Uえい

落下の解剖学のUえいのレビュー・感想・評価

落下の解剖学(2023年製作の映画)
4.0
カンヌでパルムドールを受賞し、アカデミー賞にもノミネートされ注目の作品。夫の死をきっかけに、妻に殺人の容疑がかけられる法廷ミステリーで、ビジュアル的な面白さは無いものの、今の時代の本質を突く内容の傑作だった。

フランス郊外のポツンと一軒家が舞台になっている。そこでは小説家夫婦のサンドラとサミュエル、息子のダニエルが住んでいた。ダニエルは事故で視覚障害を患っており、盲導犬のスヌープ(ボーダーコリーという犬種で可愛い!)と散歩に出かけ、帰ってくると父サミュエルが血を流して倒れていたのだった。

そこからサンドラは殺人の容疑をかけられ、友人の弁護士ヴィンセントと裁判に挑む。そこから何回か裁判が行われ、だんだんと夫の死の真相が明らかになってくる。サンドラ自身、夫がなぜ死んだのかわからず、前日にしたケンカや息子の事故による精神不安など知らなかった面が突きつけられてゆく。

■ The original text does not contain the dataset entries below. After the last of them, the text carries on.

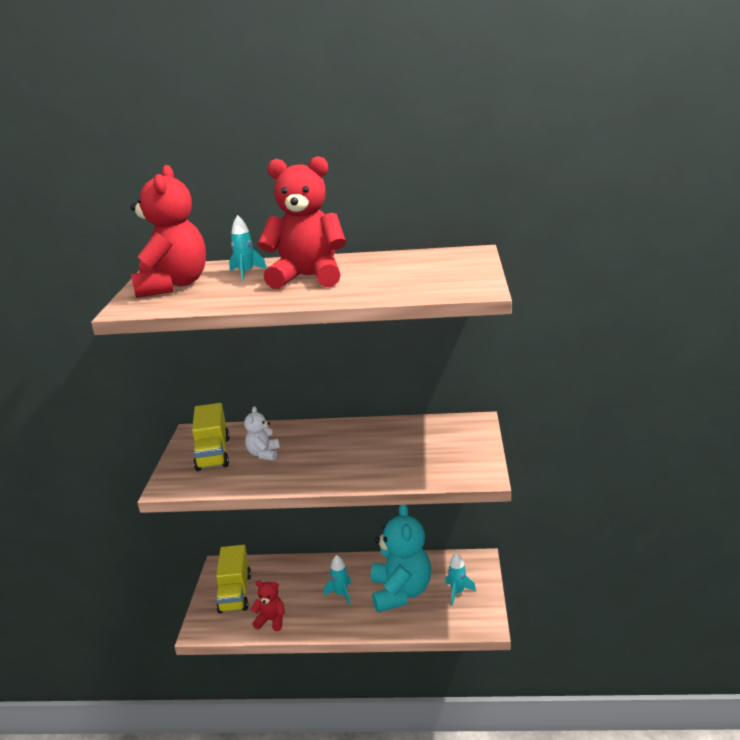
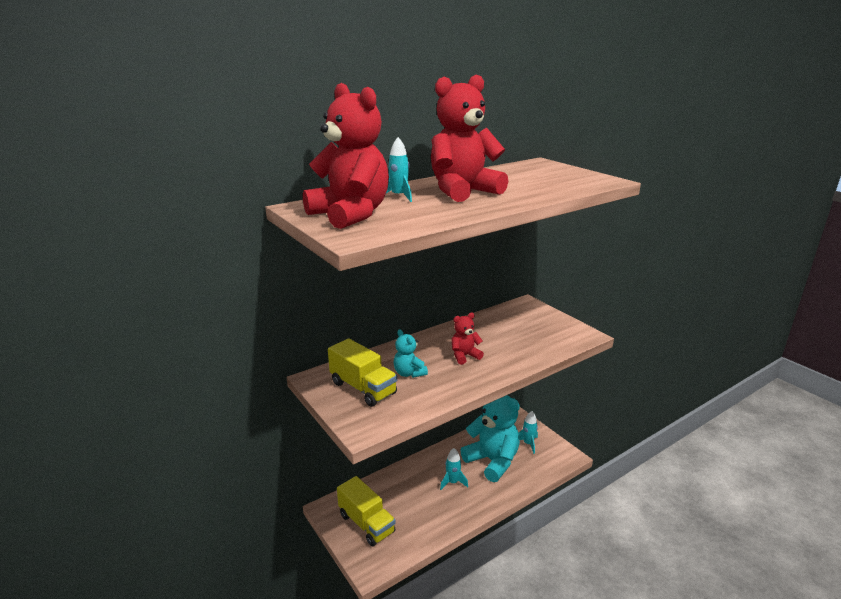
camera: 40 degrees left, 0 degrees up
(264, 454) = (409, 373): white teddy bear -> turquoise teddy bear
(271, 620) = (422, 529): red teddy bear -> red teddy bear (464, 356)

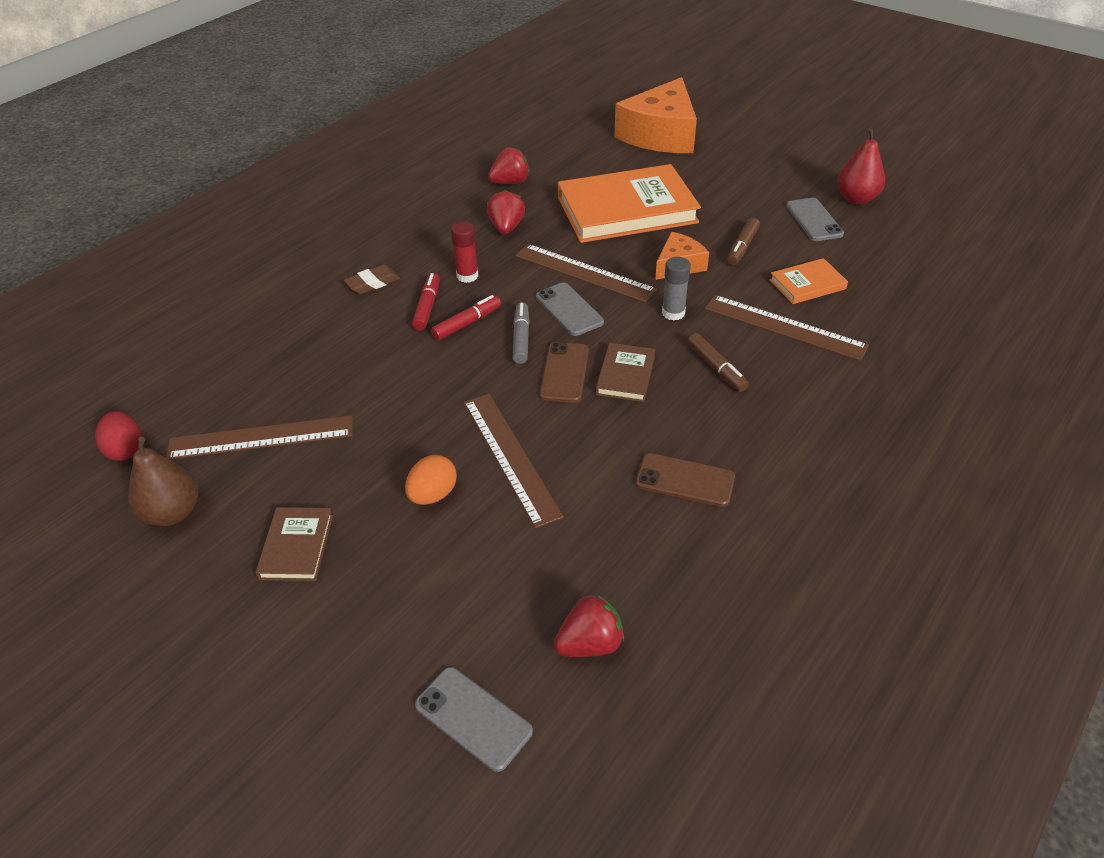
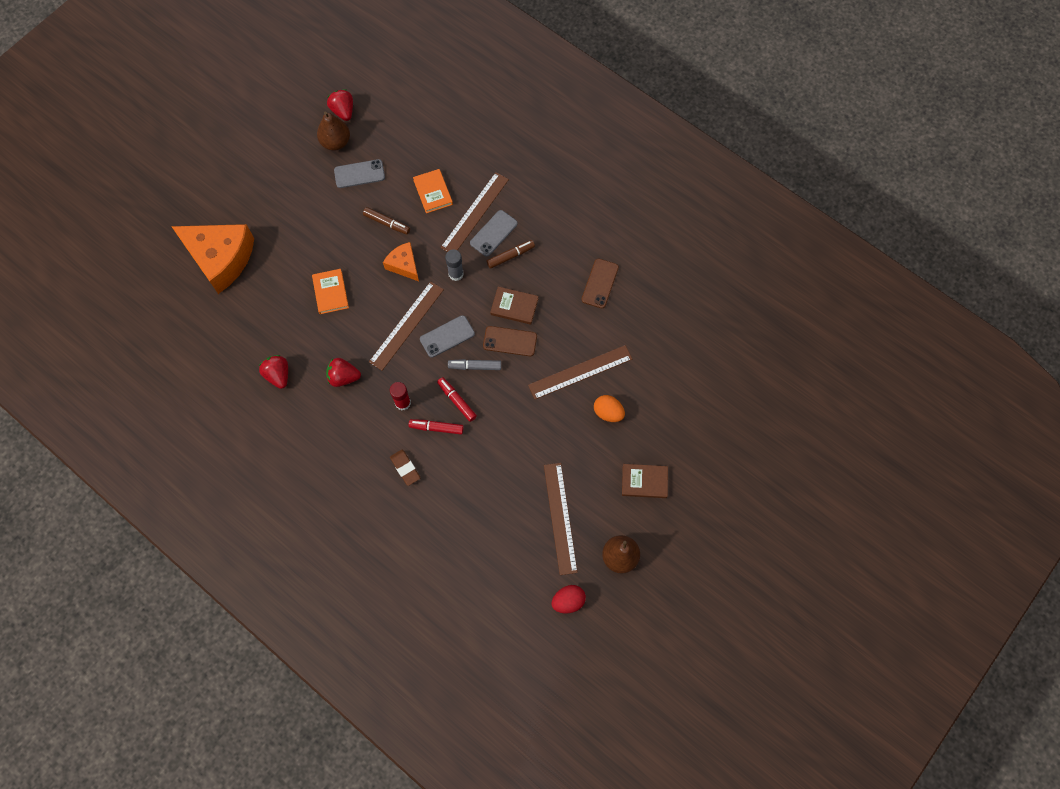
camera: 90 degrees left, 25 degrees up
(473, 718) = (740, 386): grey phone -> grey phone (493, 233)
(590, 644) = (701, 336): red strawberry -> red strawberry (343, 111)
(626, 210) = (330, 292): orange book -> orange book, size x0.46
(856, 198) = (336, 142): red pear -> brown pear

偏見に思えるけど、人は色んな仮面をつけているので、今まで認識していた部分も含め、何が本当か分からなくなる。観客に対しても嘘があり、見ている側も同じ様に感じる。

この体験は、SNSなどであたかも真実の様に発信される嘘を目撃した時と同じ心境だった。まさにポストトゥルースの時代に晒されている身近な出来事だ。そして、息子のダニエルはある記憶から、父の真相にひとつづつ事実ベースで積み上げて推察していく。これが今の時代にあるべき姿だと思うし、父の言葉の本当の意図を回想するシーンは泣いた。ダニエルが目に障害があり、聴覚が優れているというのも、映像や見るという行為の不可視性を強く意識させられた。